About this task = Collect every line in the items below that contains the word "been". Case counts.

Records for the task =
-------------------------

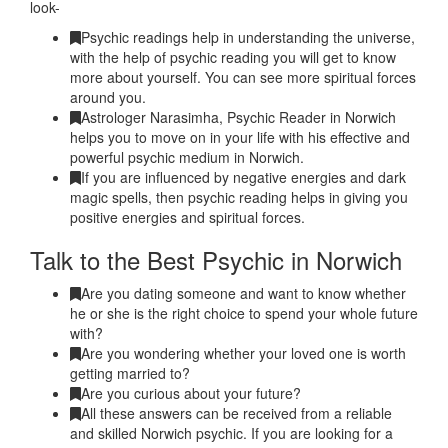
look-
Psychic readings help in understanding the universe,
with the help of psychic reading you will get to know
more about yourself. You can see more spiritual forces
around you.
Astrologer Narasimha, Psychic Reader in Norwich
helps you to move on in your life with his effective and
powerful psychic medium in Norwich.
If you are influenced by negative energies and dark
magic spells, then psychic reading helps in giving you
positive energies and spiritual forces.
Talk to the Best Psychic in Norwich
Are you dating someone and want to know whether
he or she is the right choice to spend your whole future
with?
Are you wondering whether your loved one is worth
getting married to?
Are you curious about your future?
All these answers can be received from a reliable
and skilled Norwich psychic. If you are looking for a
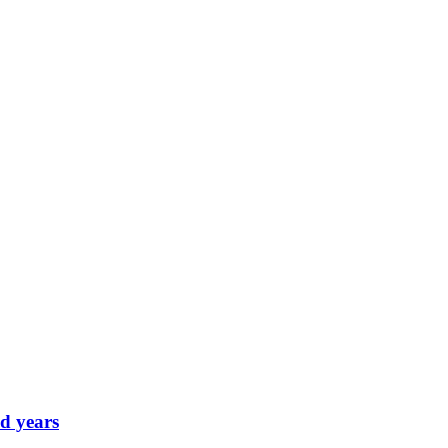
d years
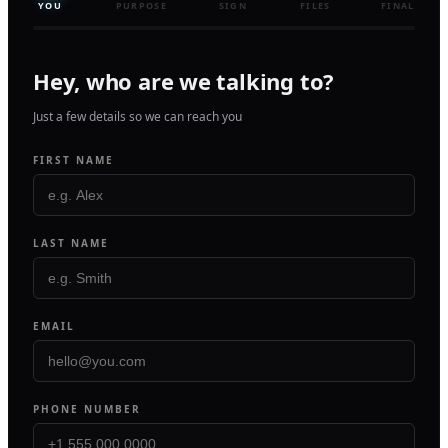
YOU
PURPOSE
SIGN
FILES
FINAL
Hey, who are we talking to?
Just a few details so we can reach you
FIRST NAME
LAST NAME
EMAIL
PHONE NUMBER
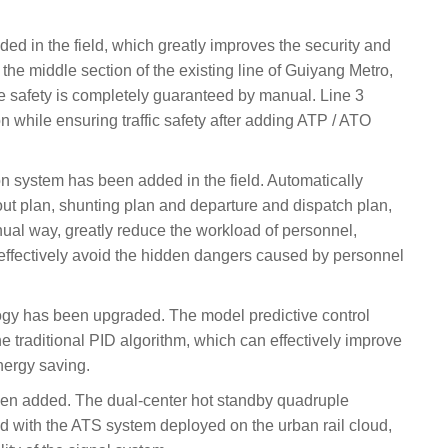
d in the field, which greatly improves the security and
 the middle section of the existing line of Guiyang Metro,
he safety is completely guaranteed by manual. Line 3
n while ensuring traffic safety after adding ATP / ATO
on system has been added in the field. Automatically
-out plan, shunting plan and departure and dispatch plan,
ual way, greatly reduce the workload of personnel,
 effectively avoid the hidden dangers caused by personnel
ogy has been upgraded. The model predictive control
 traditional PID algorithm, which can effectively improve
nergy saving.
een added. The dual-center hot standby quadruple
 with the ATS system deployed on the urban rail cloud,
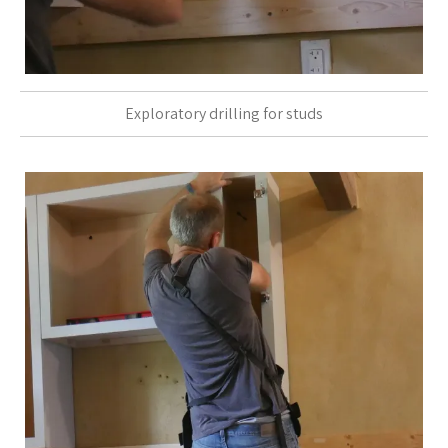
Exploratory drilling for studs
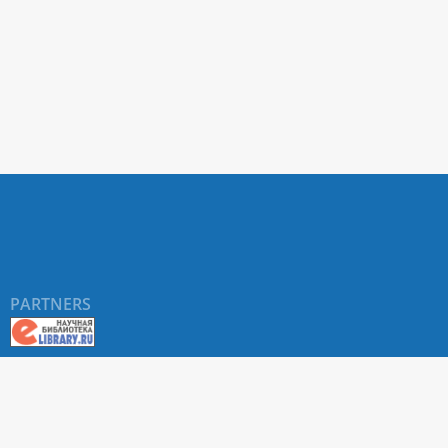
PARTNERS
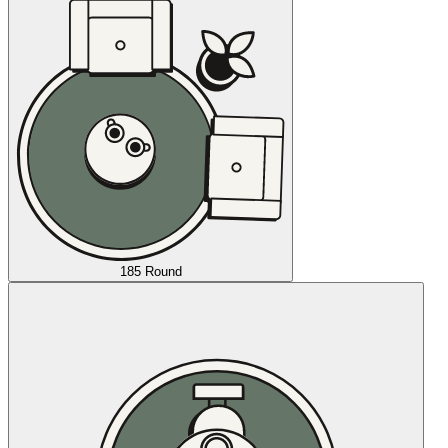
185 Round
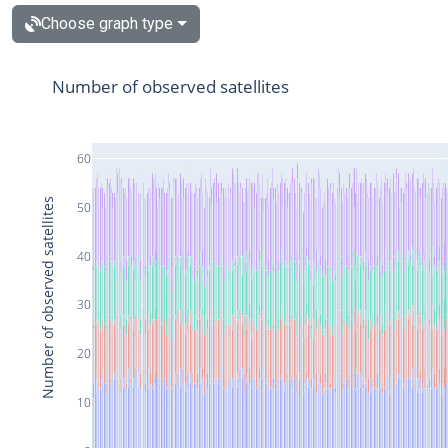
Choose graph type
Number of observed satellites
60
Number of observed satellites
50
40
30
20
10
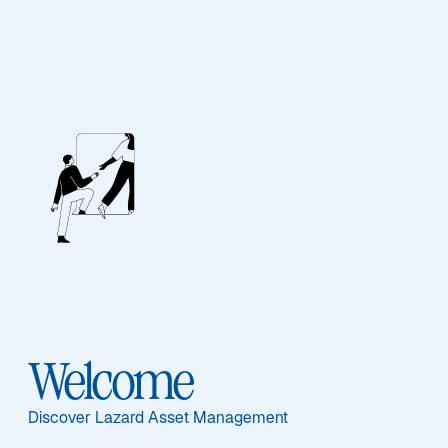
Emerging Markets
Outlook: H2 2026
Emerging markets are diverging as AI, geopolitics, and
energy shocks create selective opportunities across
Asia and commodity exporters worldwide.
Read More
Welcome
Discover Lazard Asset Management
Item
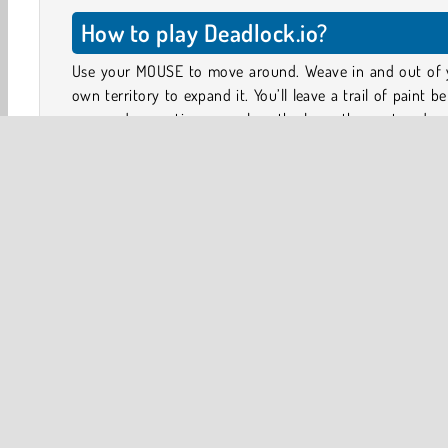
How to play Deadlock.io?
Use your MOUSE to move around. Weave in and out of 
own territory to expand it. You’ll leave a trail of paint b
you, and every time you close the loop, the captured ar
added to your territory.
You can steal bits of your opponents’ territory in the
way, but watch out: if anyone crashes into your paint 
before you manage to close the loop, you lose the game
all of your territory!
.io
Action
HTML5
Mobile
Multiplayer
Po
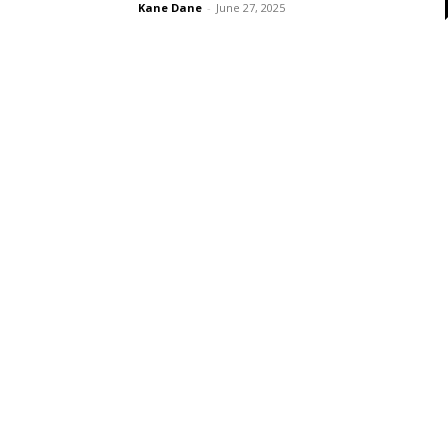
Kane Dane
-
June 27, 2025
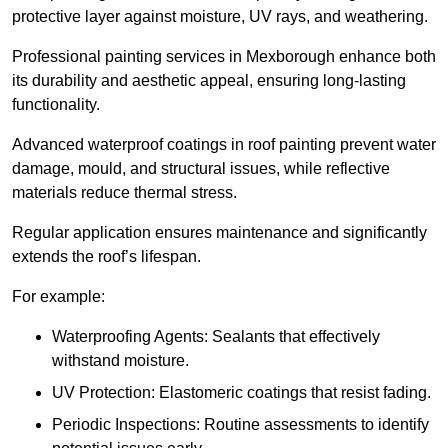
protective layer against moisture, UV rays, and weathering.
Professional painting services in Mexborough enhance both
its durability and aesthetic appeal, ensuring long-lasting
functionality.
Advanced waterproof coatings in roof painting prevent water
damage, mould, and structural issues, while reflective
materials reduce thermal stress.
Regular application ensures maintenance and significantly
extends the roof’s lifespan.
For example:
Waterproofing Agents: Sealants that effectively
withstand moisture.
UV Protection: Elastomeric coatings that resist fading.
Periodic Inspections: Routine assessments to identify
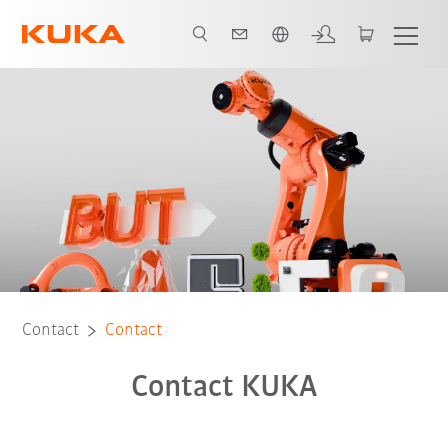
French
Contact
Contact
Contact KUKA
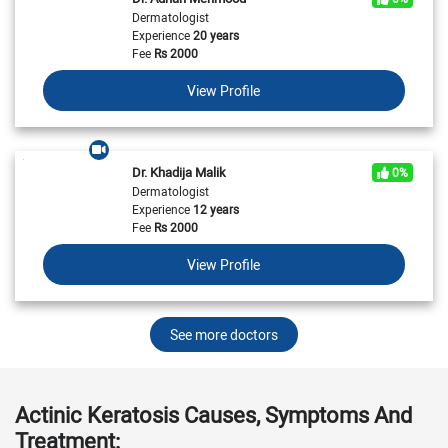
Dermatologist
Experience
20 years
Fee
Rs
2000
View Profile
Dr. Khadija Malik
0%
Dermatologist
Experience
12 years
Fee
Rs
2000
View Profile
See more doctors
Actinic Keratosis Causes, Symptoms And
Treatment:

-------------------------

Result of this task =
on system has been added in the field. Automatically
ogy has been upgraded. The model predictive control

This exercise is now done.